Data section:
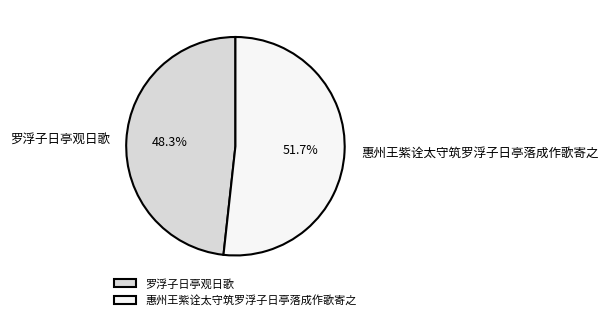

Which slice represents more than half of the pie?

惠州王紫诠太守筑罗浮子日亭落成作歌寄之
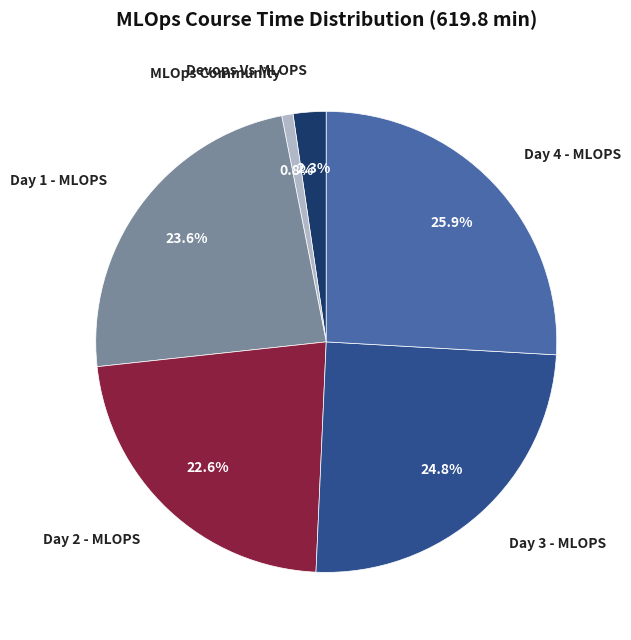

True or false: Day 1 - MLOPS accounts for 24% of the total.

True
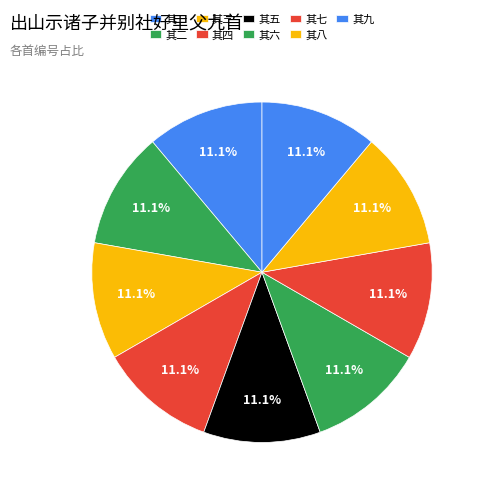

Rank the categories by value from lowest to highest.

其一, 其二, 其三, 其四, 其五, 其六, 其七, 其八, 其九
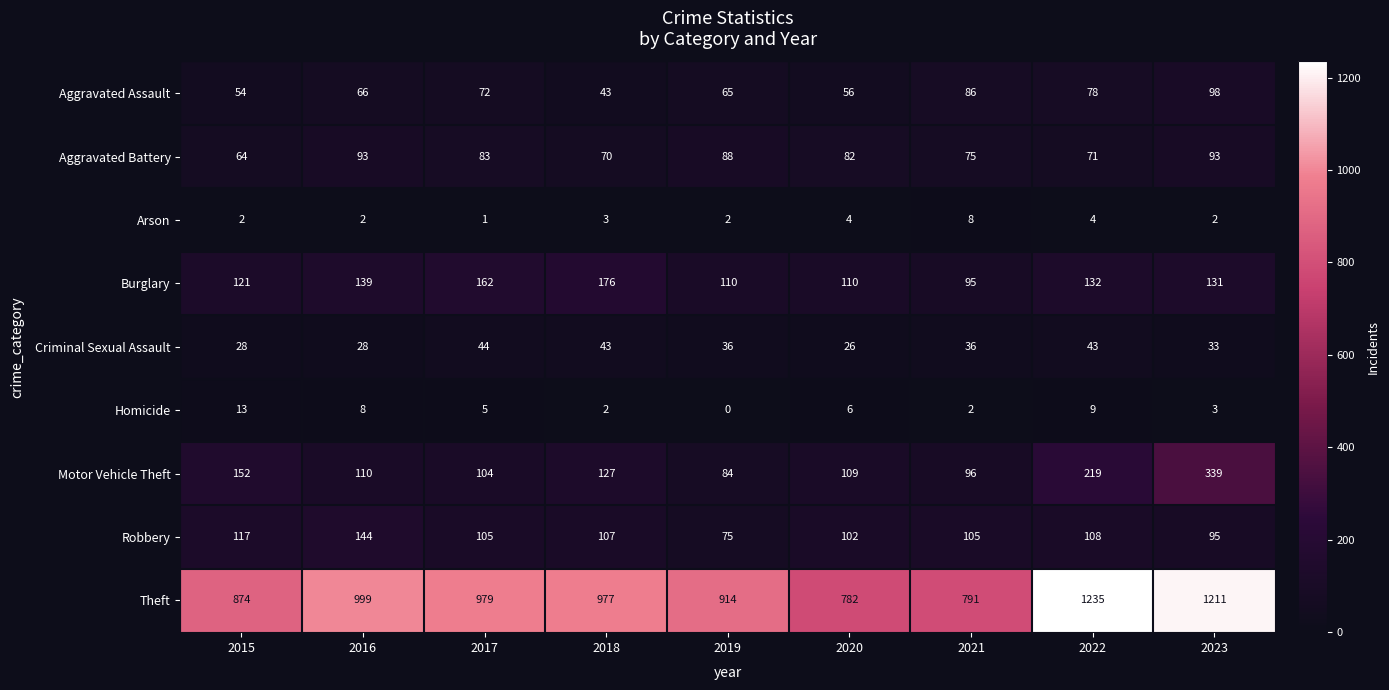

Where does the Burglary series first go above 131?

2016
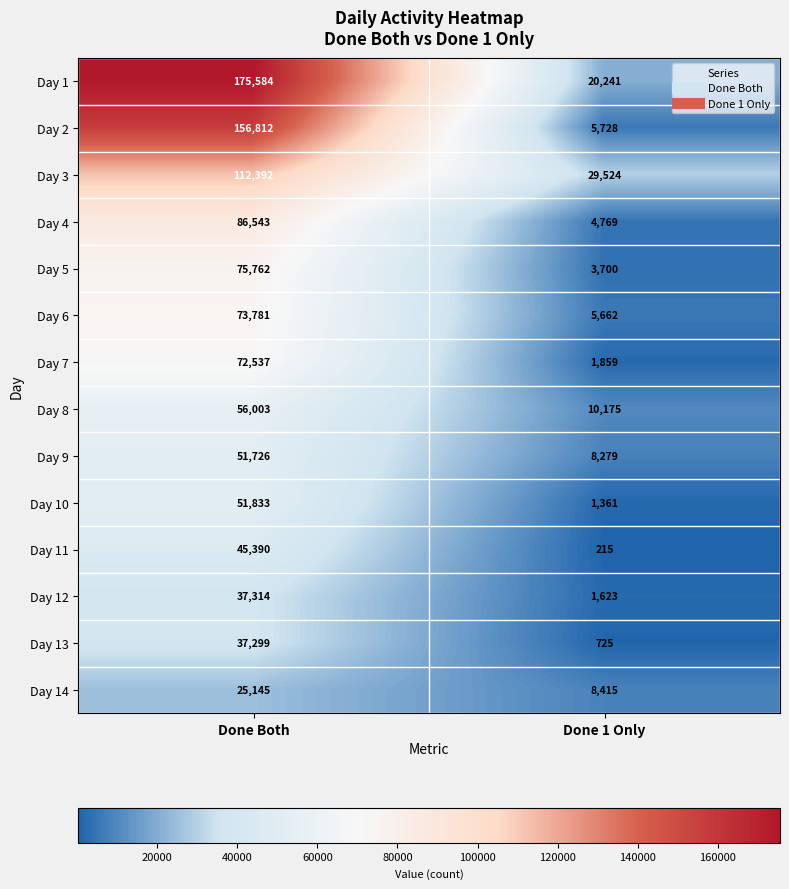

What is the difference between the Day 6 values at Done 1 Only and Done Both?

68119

...

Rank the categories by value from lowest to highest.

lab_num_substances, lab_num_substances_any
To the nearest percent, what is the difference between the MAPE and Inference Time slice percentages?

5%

* * *

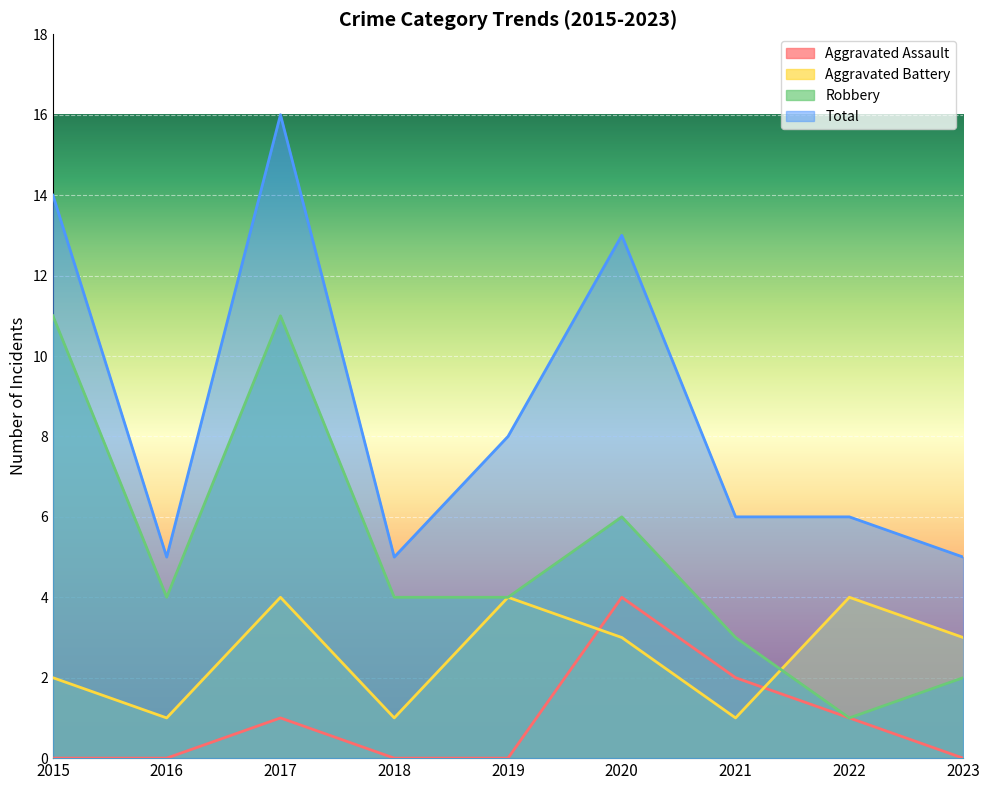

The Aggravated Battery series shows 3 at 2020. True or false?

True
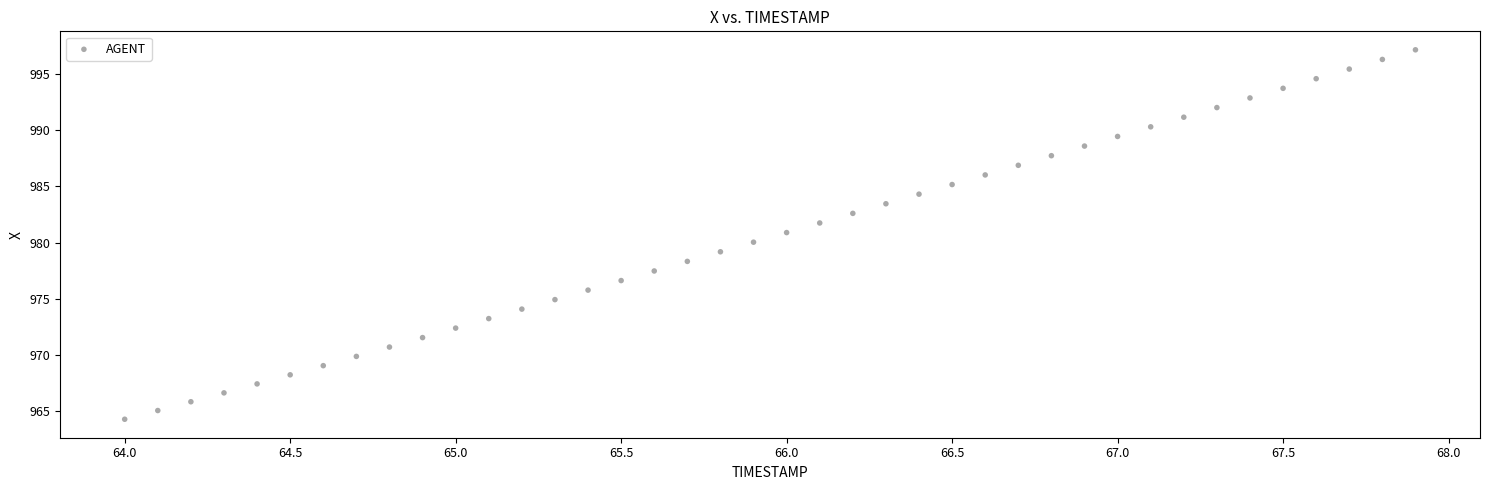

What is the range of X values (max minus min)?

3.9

Requirement: From the entries above, copy out every line that contains the string "values", matching case exactly.

Reply to the task:
What is the difference between the Day 6 values at Done 1 Only and Done Both?
What is the range of X values (max minus min)?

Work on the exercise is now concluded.